Nachrowi dinilai cerdas, memiliki ketegasan, serta berani dalam mengambil keputusan penting. Apalagi, kata Irfan, untuk memimpin Jakarta, keberanian dan ketegasan dalam mengambil keputusan adalah syarat mutlak.
Irfan mengatakan, jika kader Demokrat lainnya, yakni Gubernur DKI saat ini, Fauzi Bowo, ingin kembali maju, tidak bisa menggunakan perahu Demokrat. Kalau tetap ingin maju melalui Partai Demokrat, Irfan menambahkan, Fauzi harus siap menduduki posisi wakil gubernur. “Itu risiko pilihan politik. Kalau menggunakan perahu partai lain, artinya harus siap meninggalkan Partai Demokrat,” dia menegaskan.
Hingga tadi malam, Fauzi Bowo belum memberi tanggapan terhadap pernyataan Irfan tersebut.
Namun pernyataan Irfan tersebut dibantah oleh anggota Dewan Pembina Partai Demokrat, Achmad Mubarok. Menurut dia, itu bukan keputusan final partai. “Ya, silakan saja kader memasarkan diri, kan nanti penentuannya tetap berdasarkan pasar,” ujar Mubarok.

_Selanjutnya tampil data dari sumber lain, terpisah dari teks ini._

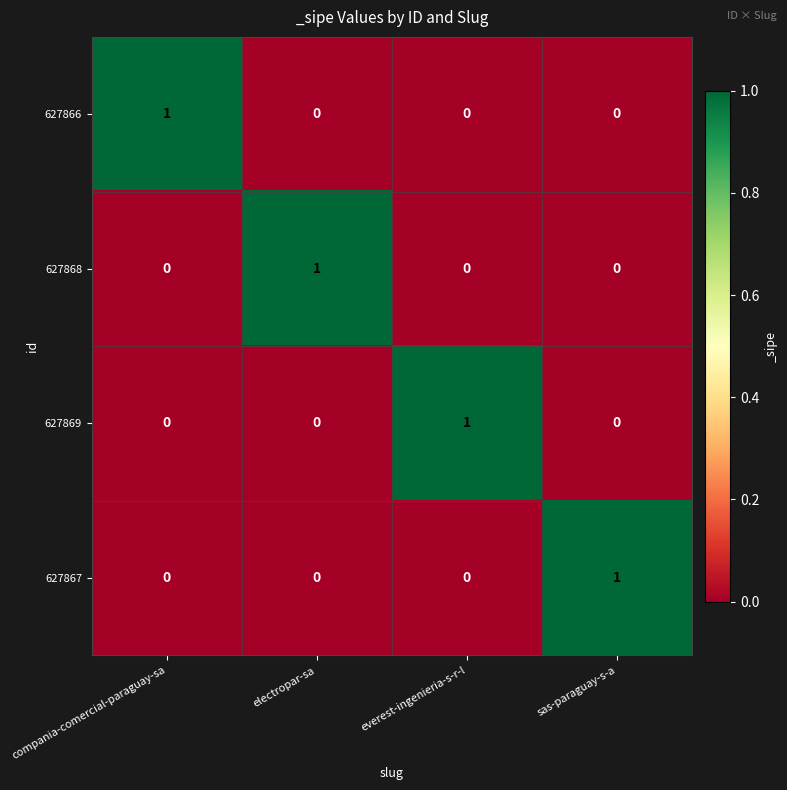

The 627869 series shows 0 at electropar-sa. True or false?

True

Menurut Mubarok, saat ini Partai Demokrat terus melakukan survei apakah para calon yang diusulkan partai diterima masyarakat. Di antara dua calon Demokrat yang diajukan menjadi calon gubernur, yakni Fauzi Bowo dan Nachrowi Ramli, popularitas Fauzi tetap lebih baik.
Ini terlihat dari beberapa kali survei yang sudah dilakukan. “Apa pun hasilnya nanti tetap akan berdasarkan survei,” ujarnya. Saat ini survei dilakukan terhadap masyarakat menggunakan jasa Lembaga Survei Indonesia (LSI). Survei sendiri akan terus dilakukan sampai hasilnya meyakinkan.
Selain itu, untuk keputusan final, calon gubernur dari Partai Demokrat akan diputuskan oleh Majelis Tinggi, yang beranggotakan sembilan orang. Mereka terdiri atas Ketua Dewan Pembina, Wakil Ketua Dewan Pembina, Ketua Umum, Wakil Ketua Umum, Sekretaris Jenderal, Bendahara Umum, Direktur Eksekutif, Ketua Majelis Pertimbangan, dan Sekretaris Majelis Pertimbangan.
Majelis Tinggi inilah yang akan memberi keputusan akhir. “Biasanya, keputusan dibuat beberapa saat sebelum penutupan pendaftaran calon.”